JOSE FERNANDEZ, ET AL., Plaintiffs-Appellees, v. KEE WA, Defendant-Appellant.

Mauro T. Paredes for appellees.

Norberto E. Galben and Ty & Ty for appellant.

SYLLABUS


1. APPEAL AND ERROR; NO FINAL JUDGMENT RENDERED; APPEAL IS PREMATURE; ORDER REMANDING CASE FOR TRIAL INTERLOCUTORY. — Where there is no final judgment or order has yet been rendered for one party or the other appeal therefrom is premature (section 2, Rule 41). And an order of a Court remanding the case for trial on the merits is merely an interlocutory order which does not constitute a final judgment terminating the case.


D E C I S I O N


LABRADOR, J.:


Plaintiffs instituted this action in the Municipal Court of Manila to recover from defendant their salary differentials and overtime pay. Salary differentials are claimed on the ground that defendant, who had employed plaintiffs, had paid them wages below that provided for by the Minimum Wage Law, and overtime pay is demanded because he made them work for more than eight hours in violation of the Eight Hour Labor Law. However, 10 days after the action was filed and before defendant could be summoned, plaintiffs filed a notice of dismissal. There upon the judge dismissed the case, but on the same day he made the dismissal with prejudice. These dismissals bear the date of February 10, 1954. On February 22, 1954, plaintiffs moved to set aside the order of dismissal and for the reinstatement of the complaint and trial on the merits, alleging that the plaintiffs’ notice to dismiss had been secured by defendant through fraud. This was supposed to consist in defendant’s promising to reemploy the plaintiffs but without doing so after the complaint had been dismissed. This motion to set aside and reinstate the case was denied by the municipal court on March 16, 1954. Of this order plaintiffs were notified on March 27. On March 29, plaintiffs moved to reconsider the order denying the motion to set aside. The court denied this motion on April 10, and upon being notified thereof on April 19, plaintiffs filed a notice of appeal dated April 24, 1954, seven days from date of notice of order denying motion to set aside. On April 24, 1954, they also presented a motion to litigate and appeal as paupers. The court approved this motion on May 20, 1954 and gave due course to the appeal.

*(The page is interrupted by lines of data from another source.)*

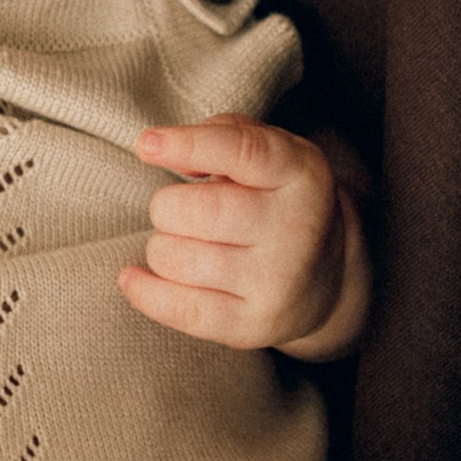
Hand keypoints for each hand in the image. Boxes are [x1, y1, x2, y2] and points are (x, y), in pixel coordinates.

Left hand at [121, 118, 369, 358]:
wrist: (327, 279)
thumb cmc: (277, 201)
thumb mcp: (270, 154)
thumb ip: (222, 135)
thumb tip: (161, 148)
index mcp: (301, 175)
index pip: (242, 151)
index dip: (189, 145)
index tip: (147, 145)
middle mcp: (296, 228)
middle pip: (198, 210)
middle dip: (168, 206)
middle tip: (179, 211)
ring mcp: (276, 282)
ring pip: (178, 258)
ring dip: (162, 247)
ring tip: (182, 244)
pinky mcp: (253, 325)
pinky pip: (180, 309)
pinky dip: (144, 291)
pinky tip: (133, 277)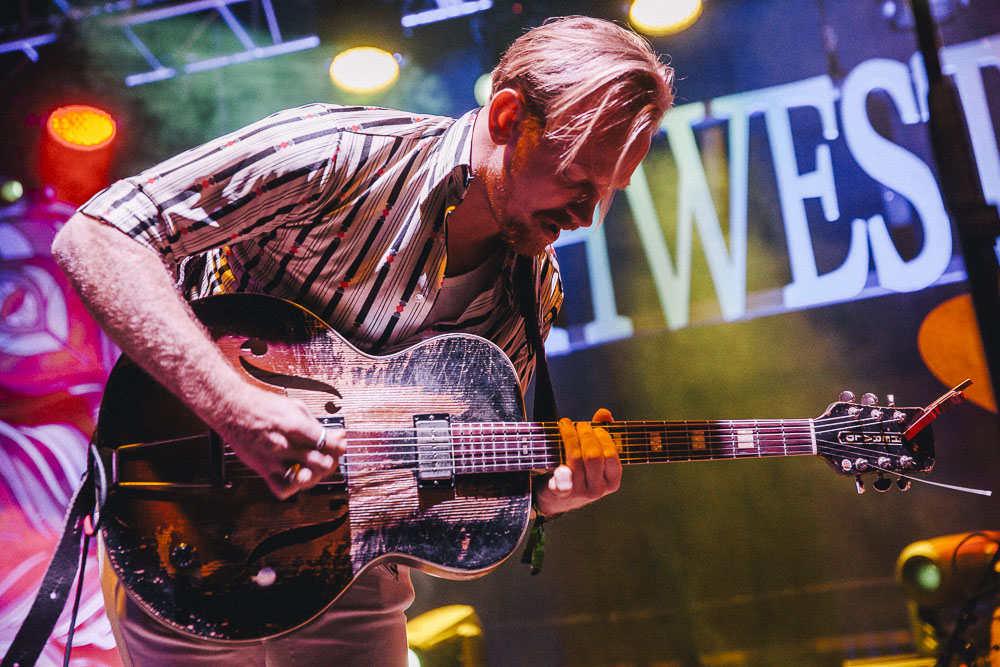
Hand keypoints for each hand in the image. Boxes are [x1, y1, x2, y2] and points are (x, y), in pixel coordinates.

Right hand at [210, 384, 345, 498]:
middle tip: (330, 455)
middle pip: (320, 463)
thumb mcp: (295, 407)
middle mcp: (284, 445)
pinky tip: (298, 476)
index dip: (338, 446)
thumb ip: (316, 424)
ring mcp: (272, 460)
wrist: (232, 410)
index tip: (339, 444)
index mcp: (294, 426)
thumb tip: (336, 435)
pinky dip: (295, 487)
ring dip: (317, 474)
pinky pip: (283, 489)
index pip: (327, 443)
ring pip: (305, 479)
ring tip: (316, 466)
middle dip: (331, 460)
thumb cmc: (263, 406)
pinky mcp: (262, 470)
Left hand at [533, 408, 621, 515]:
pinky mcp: (561, 494)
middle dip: (586, 434)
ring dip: (570, 437)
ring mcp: (579, 492)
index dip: (602, 436)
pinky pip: (563, 483)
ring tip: (564, 425)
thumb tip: (605, 413)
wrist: (556, 499)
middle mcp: (598, 489)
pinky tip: (560, 464)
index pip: (611, 455)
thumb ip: (601, 434)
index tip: (593, 426)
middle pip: (594, 456)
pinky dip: (562, 473)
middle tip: (578, 424)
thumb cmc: (579, 472)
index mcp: (612, 481)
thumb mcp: (593, 457)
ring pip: (576, 460)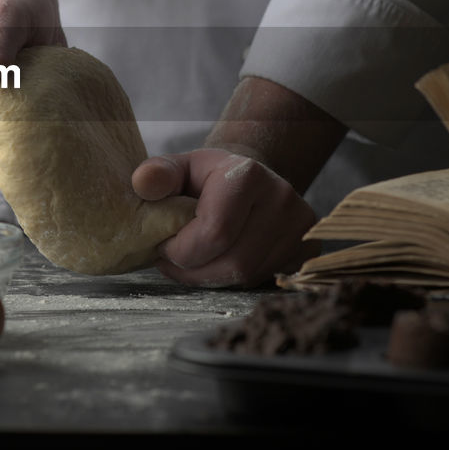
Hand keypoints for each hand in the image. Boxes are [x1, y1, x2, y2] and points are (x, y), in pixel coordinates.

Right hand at [0, 0, 62, 157]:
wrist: (21, 2)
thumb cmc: (12, 3)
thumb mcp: (6, 14)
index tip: (30, 119)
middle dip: (10, 137)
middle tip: (47, 114)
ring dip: (22, 134)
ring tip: (47, 108)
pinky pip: (7, 138)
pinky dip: (28, 131)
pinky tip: (46, 113)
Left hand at [132, 148, 318, 287]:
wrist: (249, 179)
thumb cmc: (206, 178)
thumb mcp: (178, 168)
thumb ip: (157, 174)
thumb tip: (142, 183)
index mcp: (247, 175)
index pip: (214, 233)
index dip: (181, 250)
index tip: (164, 245)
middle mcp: (282, 199)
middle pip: (232, 262)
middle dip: (193, 270)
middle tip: (173, 260)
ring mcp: (300, 227)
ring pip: (247, 277)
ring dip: (210, 278)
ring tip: (193, 261)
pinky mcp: (306, 250)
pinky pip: (262, 281)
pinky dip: (233, 280)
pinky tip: (219, 262)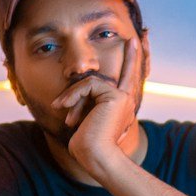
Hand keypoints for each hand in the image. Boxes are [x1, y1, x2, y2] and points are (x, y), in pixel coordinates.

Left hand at [53, 33, 141, 174]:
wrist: (96, 157)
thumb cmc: (86, 146)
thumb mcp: (84, 121)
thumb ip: (85, 106)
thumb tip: (66, 101)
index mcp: (122, 107)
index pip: (127, 81)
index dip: (132, 63)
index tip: (135, 46)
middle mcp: (126, 101)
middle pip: (130, 72)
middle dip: (133, 54)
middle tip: (135, 38)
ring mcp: (123, 98)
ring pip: (92, 81)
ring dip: (72, 95)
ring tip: (60, 108)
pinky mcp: (116, 96)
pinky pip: (88, 85)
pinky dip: (72, 95)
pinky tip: (64, 108)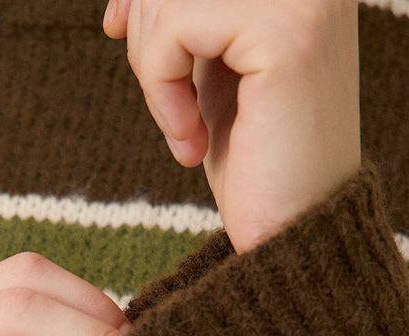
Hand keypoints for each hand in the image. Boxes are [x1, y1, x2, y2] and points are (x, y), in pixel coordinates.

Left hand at [104, 0, 360, 252]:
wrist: (293, 239)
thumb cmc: (256, 165)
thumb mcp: (211, 72)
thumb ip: (185, 19)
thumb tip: (120, 4)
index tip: (115, 27)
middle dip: (148, 35)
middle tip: (173, 110)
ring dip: (153, 70)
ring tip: (186, 130)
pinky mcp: (288, 31)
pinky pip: (175, 28)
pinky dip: (162, 89)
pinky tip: (191, 141)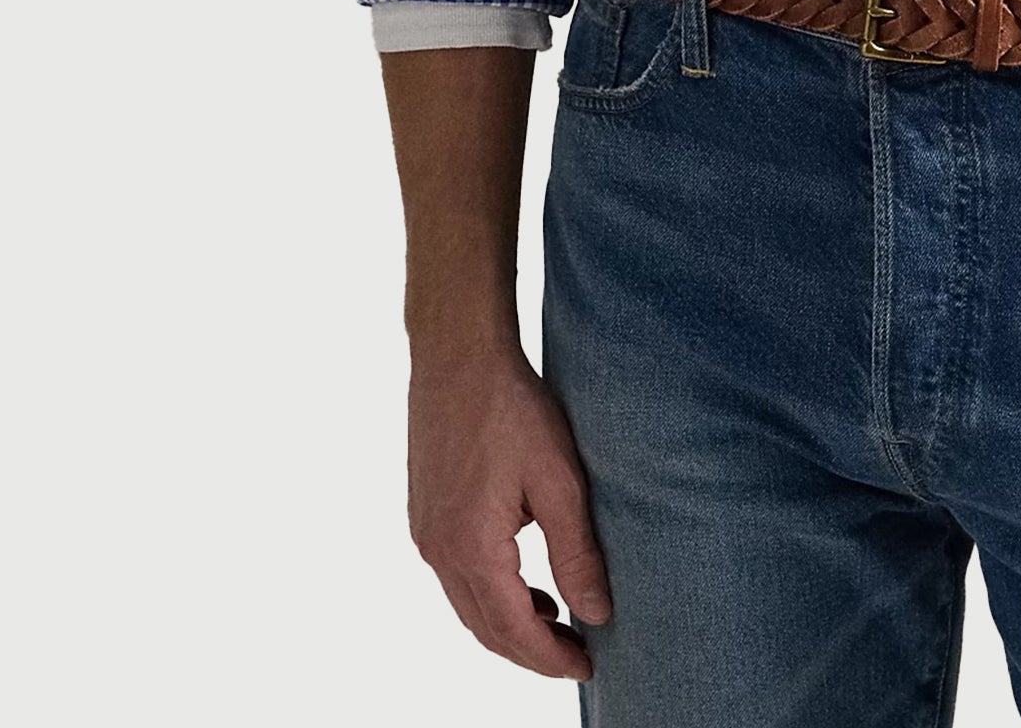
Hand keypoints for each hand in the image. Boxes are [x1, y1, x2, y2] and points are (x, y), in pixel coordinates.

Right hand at [405, 346, 612, 679]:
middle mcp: (438, 550)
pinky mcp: (424, 514)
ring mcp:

The case having been registered in the Court of First Instance, defendant promptly filed a motion to dismiss the appeal on the ground that the municipal court denied plaintiffs’ motion for reconsideration properly and that the appeal was not perfected within the time prescribed by the rules. After receiving the opposition to defendant’s motion to dismiss the appeal, the court reversed the order of the municipal court refusing to reconsider its order to set aside the dismissal, and remanded the case to the court of origin for further proceedings as provided by section 10 of Rule 40 of the Rules (inasmuch as there had been no trial in the court below, the case having been dismissed without a valid trial upon the merits). From this order of reversal and remand, defendant appealed to this Court after an attempt on his part to have the order reconsidered.

On this appeal various assignments of error have been made, among which are the following: that the Court of First Instance could not consider in the appeal thereto the order of February 10, 1954, dismissing the complaint, because the notice of appeal expressly states that the appeal is being made against the order of the court of April 10, 1954; that the order of dismissal of February 10, 1954, was not appealable; that the appeal was not perfected in time (which is not correct); etc.

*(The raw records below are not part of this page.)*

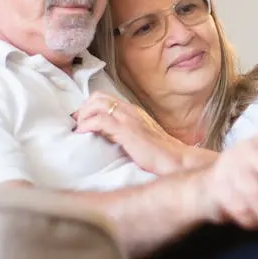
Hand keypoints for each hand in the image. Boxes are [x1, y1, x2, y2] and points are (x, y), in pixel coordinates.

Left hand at [74, 92, 208, 173]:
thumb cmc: (161, 156)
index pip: (105, 98)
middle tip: (79, 126)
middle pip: (98, 97)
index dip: (89, 107)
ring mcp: (129, 120)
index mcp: (134, 112)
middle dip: (83, 109)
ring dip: (83, 116)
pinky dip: (87, 125)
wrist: (178, 161)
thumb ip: (127, 134)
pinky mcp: (127, 131)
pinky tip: (83, 134)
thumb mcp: (142, 139)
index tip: (82, 122)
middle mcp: (131, 111)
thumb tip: (107, 138)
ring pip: (97, 104)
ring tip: (80, 130)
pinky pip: (100, 120)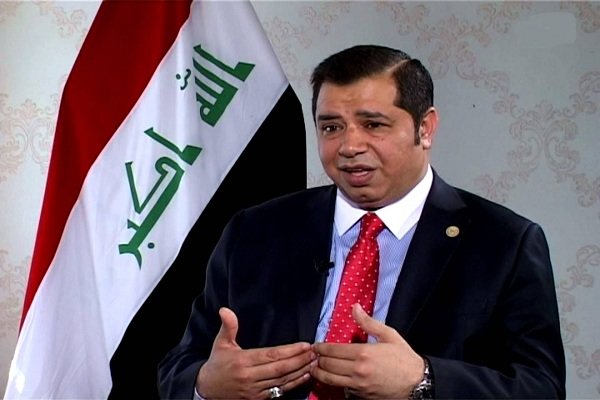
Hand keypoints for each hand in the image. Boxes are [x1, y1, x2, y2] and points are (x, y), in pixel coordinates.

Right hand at [196, 307, 314, 398]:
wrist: (208, 389)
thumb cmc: (217, 364)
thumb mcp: (220, 344)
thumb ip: (228, 327)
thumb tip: (225, 310)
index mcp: (242, 361)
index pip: (271, 355)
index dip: (290, 351)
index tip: (305, 345)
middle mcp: (250, 377)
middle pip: (280, 369)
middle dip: (300, 360)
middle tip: (315, 352)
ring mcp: (255, 390)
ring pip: (282, 381)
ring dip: (300, 371)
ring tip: (314, 362)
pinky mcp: (259, 399)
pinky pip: (280, 391)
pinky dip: (295, 383)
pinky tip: (305, 375)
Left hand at [311, 304, 423, 398]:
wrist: (417, 382)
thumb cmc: (403, 358)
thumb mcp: (388, 335)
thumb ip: (368, 322)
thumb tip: (354, 308)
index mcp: (363, 353)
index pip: (333, 350)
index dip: (320, 348)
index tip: (316, 346)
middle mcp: (358, 370)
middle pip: (328, 365)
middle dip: (317, 360)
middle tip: (313, 356)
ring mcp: (359, 385)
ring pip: (330, 380)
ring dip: (319, 373)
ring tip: (315, 368)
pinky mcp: (361, 396)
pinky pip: (342, 390)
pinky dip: (333, 383)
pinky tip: (331, 378)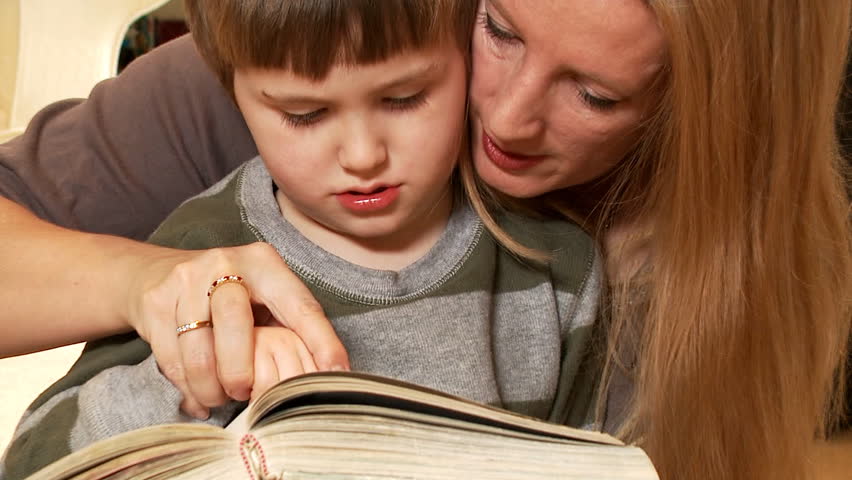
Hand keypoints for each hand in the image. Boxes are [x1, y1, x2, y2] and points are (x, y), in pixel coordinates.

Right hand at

Without considering the merits of the errors assigned as above indicated, we are forced to state that the appeal is premature, as no final judgment or order has yet been rendered for one party or the other (section 2, Rule 41). The order of the Court of First Instance remanding the case to the justice of the peace for trial on the merits is merely an interlocutory order which does not constitute a final judgment terminating the case.

The appeal is hereby dismissed, with costs against appellant.

Paras, C.J., Bengzon, Padilla, Montemayor, Reyes, A., Bautista Angelo, Concepcion, Reyes, J.B.L., and Endencia, JJ., concur.